Seven common mistakes to avoid:
1. Co-worker/boss bashing: All of us have bad days from time to time and relationships with fellow workers can sometimes present a challenge. Resist the urge to post uncomplimentary co-worker stories or boss-bashing jokes. Don't name individuals, even if it's only a first name. Never personalize a put down on this platform. This mistake could backfire on you.
2. Photo faux pas: You have some great sexy photos of yourself and you want to post them on your website. A little provocative, maybe, but some might consider them artistic and edgy. No big deal, right? Think again. Not only might this not go over well with an employer, but you might regret it later. It's best to keep these photos in a place where you know where they are and those who shouldn't see them won't.
3. Party time: You were out last night with your friends and you had more than a few beers. You've got pictures to prove it. There you are dancin' on the table, a beer in one hand and a shot glass in the other. After all, it was your birthday and a celebration was in order. Don't post. It's best that your employer continues to think of you as that responsible individual he hired or wants to hire. Don't change your image and ruin his day.

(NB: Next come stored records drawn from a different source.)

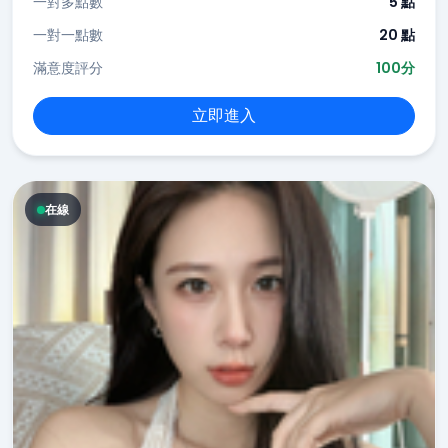
一對多點數
5 點
一對一點數
20 點
滿意度評分
100分
立即進入
在線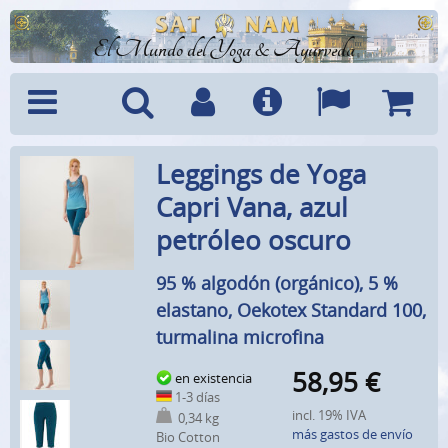
El Mundo del Yoga & Ayurveda
Menú
Búsquedad
Cuenta
Info
Idiomas
Cesta
Leggings de Yoga
Capri Vana, azul
petróleo oscuro
95 % algodón (orgánico), 5 %
elastano, Oekotex Standard 100,
turmalina microfina
58,95
€
en existencia
1-3 días
incl. 19% IVA
0,34 kg
más gastos de envío
Bio Cotton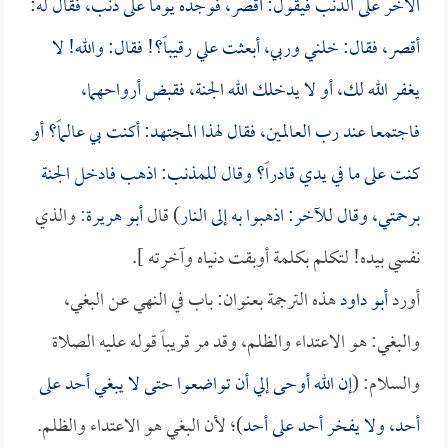
الآخر على الذنب فيقول: أقصر، فوجده يوماً على ذنب، فقال له:
أقصر، فقال: خلني وربي، أبعثت علي رقيباً؟! فقال: والله! لا
يغفر الله لك، أو لا يدخلك الله الجنة، فقبض أرواحهما،
فاجتمعا عند رب العالمين، فقال لهذا المجتهد: أكنت بي عالماً؟ أو
كنت على ما في يدي قادراً؟ وقال للمذنب: اذهب فادخل الجنة
برحمتي، وقال للآخر: اذهبوا به إلى النار
) قال
أبو هريرة
: والذي
نفسي بيده! لتكلم بكلمة أوبقت دنياه وآخرته ].
أورد
أبو داود
هذه الترجمة بعنوان: باب في النهي عن البغي،
والبغي: هو الاعتداء والظلم، وقد مر قريباً قوله عليه الصلاة
والسلام: (
إن الله أوحى إلي أن تواضعوا حتى لا يبغي أحد على
أحد، ولا يفخر أحد على أحد
)؛ لأن البغي هو الاعتداء والظلم.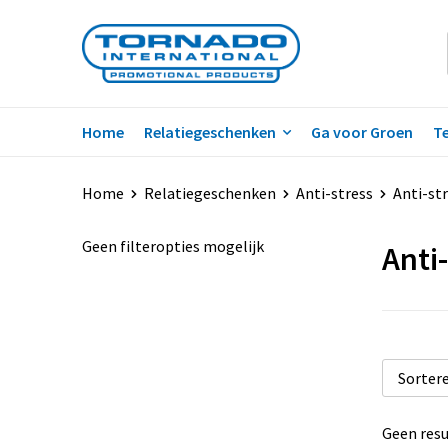
Home
Relatiegeschenken
Ga voor Groen
Te
Home
Relatiegeschenken
Anti-stress
Anti-st
Geen filteropties mogelijk
Anti
Geen resu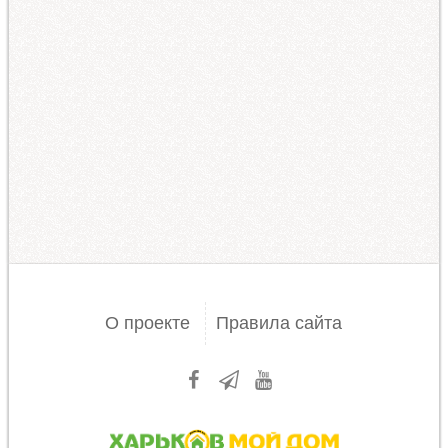
О проекте
Правила сайта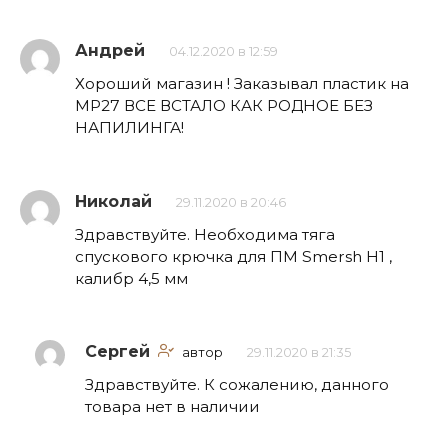
Андрей
04.12.2020 в 12:59
Хороший магазин ! Заказывал пластик на
МР27 ВСЕ ВСТАЛО КАК РОДНОЕ БЕЗ
НАПИЛИНГА!
Николай
29.11.2020 в 20:46
Здравствуйте. Необходима тяга
спускового крючка для ПМ Smersh H1 ,
калибр 4,5 мм
Сергей
автор
29.11.2020 в 21:35
Здравствуйте. К сожалению, данного
товара нет в наличии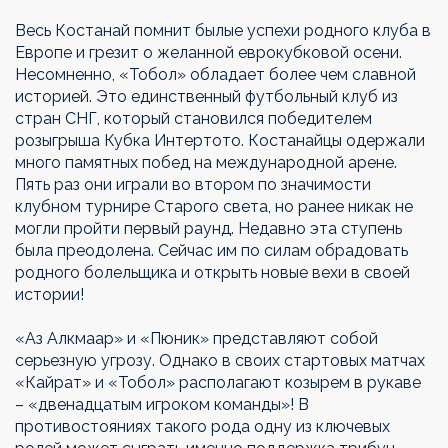
Весь Костанай помнит былые успехи родного клуба в
Европе и грезит о желанной еврокубковой осени.
Несомненно, «Тобол» обладает более чем славной
историей. Это единственный футбольный клуб из
стран СНГ, который становился победителем
розыгрыша Кубка Интертото. Костанайцы одержали
много памятных побед на международной арене.
Пять раз они играли во втором по значимости
клубном турнире Старого света, но ранее никак не
могли пройти первый раунд. Недавно эта ступень
была преодолена. Сейчас им по силам обрадовать
родного болельщика и открыть новые вехи в своей
истории!
«Аз Алкмаар» и «Пюник» представляют собой
серьезную угрозу. Однако в своих стартовых матчах
«Кайрат» и «Тобол» располагают козырем в рукаве
– «двенадцатым игроком команды»! В
противостояниях такого рода одну из ключевых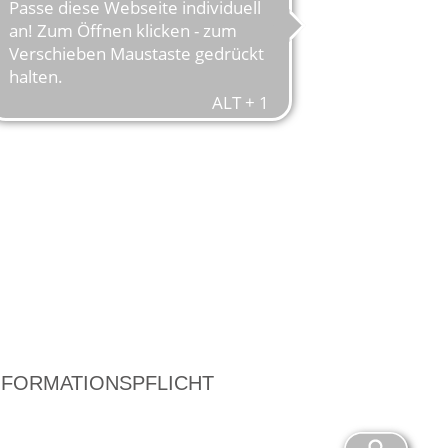
NFORMATIONSPFLICHT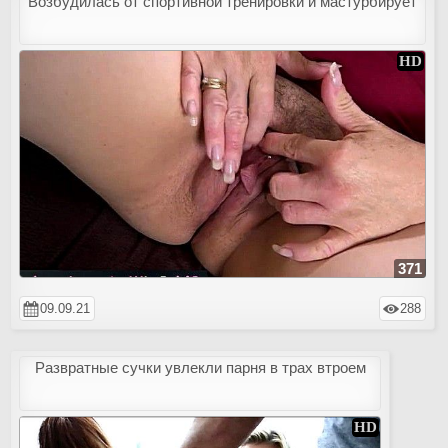
Возбудилась от спортивной тренировки и мастурбирует
371
09.09.21
288
Развратные сучки увлекли парня в трах втроем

4. Language lapses: Keep it clean and respectful. Boring, maybe, but in the long run it may be the best thing you do for yourself. When an employer hears you cursing and spewing off four-letter words like a drunken sailor it sends a bad message. Words speak volumes. Language matters.
5. Political/religious insensitivity: You love politics and who doesn't appreciate a good joke? So you post political humor on Twitter and Facebook so that everyone can laugh along with you. Not so fast. Stay neutral or just stay silent when you are in a position to land a job. Avoid political endorsements and steer clear of controversial topics. Be sensitive to all religious viewpoints and cultural values. Yes, you have a right to your opinions, but save them for a time when you are with friends and family in a private setting. It's in your best interest.
6. No leaks please: You just learned the latest strategy for your company's product launch. You're excited to be in the know. Be careful that you don't leak sensitive or confidential information in a moment of weakness. Not everything is intended for public knowledge. Damaging to your employer? Maybe. A regrettable mistake for you? Yes.
7. Hot topics: Hot topics happen daily. Somebody did something, somebody said something and it's gone viral. You can't wait to chime in. Think first and avoid having to defend or explain an off-handed comment that went over badly. It may be a joke in poor taste or just a misconstrued remark. It makes no difference. It's always awkward to have to backtrack and apologize later. Remember, you can offend many people with one click.
A final word of advice: Google yourself on occasion. It's a good idea to monitor your public profile for purposes of damage control. If you stay levelheaded and prudent there will be no need for it.